Saturday, October 26
All-California series takes ratings hit in Game 5
ANAHEIM, Calif. -- Baseball's labor strife this year was partly responsible for the all-time lows being set by World Series ratings this year, according to the chairman of Fox Sports.
"Once again, baseball managed to turn off its loyal fans,'' David Hill said Saturday before Game 6 of the World Series. "I hoped it would pick up when we got to the postseason. It certainly hasn't been what I hoped it would be.''
The all-California matchup between Anaheim and San Francisco also is responsible for the record low ratings, with the drop steepest in the Eastern time zone. Through five games, the Series averaged a 10.8 rating and 17 share, 25 percent below last year's five-game average of 14.4/24 for the Series between Arizona and the New York Yankees.
Last year's World Series, which went seven games, finished with a 15.7 rating. That was the third-lowest ever, ahead of only the 2000 Subway Series (12.4) between the Yankees and Mets, and the Yankees' four-game sweep of San Diego in 1998 (14.1).

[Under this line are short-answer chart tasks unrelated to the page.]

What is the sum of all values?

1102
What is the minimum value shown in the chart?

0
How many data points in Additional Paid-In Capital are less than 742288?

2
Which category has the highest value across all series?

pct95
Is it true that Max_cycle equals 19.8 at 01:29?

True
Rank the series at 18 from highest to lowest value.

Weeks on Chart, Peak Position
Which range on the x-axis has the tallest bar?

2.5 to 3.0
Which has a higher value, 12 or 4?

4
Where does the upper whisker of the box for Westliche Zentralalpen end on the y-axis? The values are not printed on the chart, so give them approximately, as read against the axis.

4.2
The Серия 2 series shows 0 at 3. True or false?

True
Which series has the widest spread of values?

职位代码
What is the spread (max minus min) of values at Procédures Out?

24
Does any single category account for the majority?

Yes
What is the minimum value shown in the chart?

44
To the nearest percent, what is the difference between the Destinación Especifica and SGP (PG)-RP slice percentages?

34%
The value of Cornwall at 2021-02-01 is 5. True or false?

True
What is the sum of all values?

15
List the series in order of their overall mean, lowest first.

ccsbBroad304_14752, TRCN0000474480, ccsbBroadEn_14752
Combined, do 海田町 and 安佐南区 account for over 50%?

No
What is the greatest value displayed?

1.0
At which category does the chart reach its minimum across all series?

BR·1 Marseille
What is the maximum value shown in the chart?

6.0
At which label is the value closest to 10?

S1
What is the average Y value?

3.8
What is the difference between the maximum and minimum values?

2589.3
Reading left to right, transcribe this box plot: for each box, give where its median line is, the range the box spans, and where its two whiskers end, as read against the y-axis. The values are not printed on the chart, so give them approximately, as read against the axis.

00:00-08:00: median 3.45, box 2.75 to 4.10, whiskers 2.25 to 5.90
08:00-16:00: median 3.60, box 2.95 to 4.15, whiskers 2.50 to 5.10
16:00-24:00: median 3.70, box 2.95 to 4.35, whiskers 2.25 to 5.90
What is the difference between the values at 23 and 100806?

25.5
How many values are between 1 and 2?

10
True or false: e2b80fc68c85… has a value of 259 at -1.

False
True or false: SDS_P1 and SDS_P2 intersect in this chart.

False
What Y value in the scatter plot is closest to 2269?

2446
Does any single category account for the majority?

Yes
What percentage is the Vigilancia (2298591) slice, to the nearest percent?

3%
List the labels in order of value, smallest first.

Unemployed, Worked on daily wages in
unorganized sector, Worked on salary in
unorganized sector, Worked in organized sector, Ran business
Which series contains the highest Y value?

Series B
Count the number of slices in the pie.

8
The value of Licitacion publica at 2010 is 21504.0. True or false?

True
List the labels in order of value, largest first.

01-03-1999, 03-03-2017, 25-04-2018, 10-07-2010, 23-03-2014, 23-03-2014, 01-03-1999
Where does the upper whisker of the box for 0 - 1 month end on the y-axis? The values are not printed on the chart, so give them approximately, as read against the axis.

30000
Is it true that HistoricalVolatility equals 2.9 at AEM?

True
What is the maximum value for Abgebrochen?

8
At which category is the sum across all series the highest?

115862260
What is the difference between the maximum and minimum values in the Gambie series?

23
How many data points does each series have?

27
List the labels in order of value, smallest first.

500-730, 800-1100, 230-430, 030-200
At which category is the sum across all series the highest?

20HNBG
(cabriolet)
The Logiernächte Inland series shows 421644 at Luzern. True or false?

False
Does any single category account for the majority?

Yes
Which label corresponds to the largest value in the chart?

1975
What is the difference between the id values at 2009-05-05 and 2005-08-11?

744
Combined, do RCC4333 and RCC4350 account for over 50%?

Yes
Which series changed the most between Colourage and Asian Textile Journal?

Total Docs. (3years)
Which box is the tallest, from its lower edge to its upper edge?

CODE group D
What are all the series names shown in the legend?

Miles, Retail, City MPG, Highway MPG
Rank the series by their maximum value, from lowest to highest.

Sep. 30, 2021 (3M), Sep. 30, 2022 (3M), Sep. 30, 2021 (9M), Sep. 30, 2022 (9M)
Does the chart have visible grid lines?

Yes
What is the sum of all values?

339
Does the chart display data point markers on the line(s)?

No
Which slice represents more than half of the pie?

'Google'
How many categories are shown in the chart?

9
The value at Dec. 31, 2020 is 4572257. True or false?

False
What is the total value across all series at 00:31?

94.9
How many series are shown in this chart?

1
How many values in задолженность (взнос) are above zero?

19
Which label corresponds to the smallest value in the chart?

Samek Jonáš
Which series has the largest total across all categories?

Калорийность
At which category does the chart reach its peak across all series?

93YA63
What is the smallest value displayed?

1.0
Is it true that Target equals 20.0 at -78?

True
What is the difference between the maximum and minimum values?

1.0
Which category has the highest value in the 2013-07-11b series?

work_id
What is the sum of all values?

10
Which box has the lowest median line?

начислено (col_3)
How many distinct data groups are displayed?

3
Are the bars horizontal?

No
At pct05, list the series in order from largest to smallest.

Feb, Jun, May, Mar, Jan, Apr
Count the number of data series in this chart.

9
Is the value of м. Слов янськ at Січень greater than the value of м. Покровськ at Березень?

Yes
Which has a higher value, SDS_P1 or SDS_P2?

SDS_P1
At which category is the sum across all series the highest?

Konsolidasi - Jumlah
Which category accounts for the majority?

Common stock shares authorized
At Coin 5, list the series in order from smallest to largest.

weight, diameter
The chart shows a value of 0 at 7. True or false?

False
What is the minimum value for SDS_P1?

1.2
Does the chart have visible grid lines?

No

The rating is the percentage of television households in the United States tuned to a program, and the share in the percentage watching among homes with sets on at the time.
"Our ratings had been terrific all year,'' Hill said. "They went in the bucket when all the bristling and sabre-rattling started.''
Baseball players and owners bickered publicly for much of July and August, with players threatening to strike, which would have been the sport's ninth work stoppage since 1972. The sides struck a deal Aug. 30, just 2½ hours before the scheduled start of the walkout.
News Corp., Fox's parent, took a $909 million charge against earnings in February, saying it had overpaid for its sports deals: $4.5 billion for the NFL, $2.4 billion for baseball and $1.9 billion for NASCAR.
Fox is in the second year of its baseball contract.
"Baseball's got to be concerned about its future,'' Hill said. "I would imagine they'll read the writing on the wall at the very highest levels and get their house in order.''
Hill said the Angels and Giants had played "terrific games'' and credited Bill Webb and Michael Weisman for creating what he called outstanding productions. Hill said baseball had given the network everything it asked for.
"The ratings have been a bit of a kick in the side of the head every morning,'' he said.
He didn't see the need for any new rules to quicken the paces of games.
"They just have to enforce what they have,'' he said.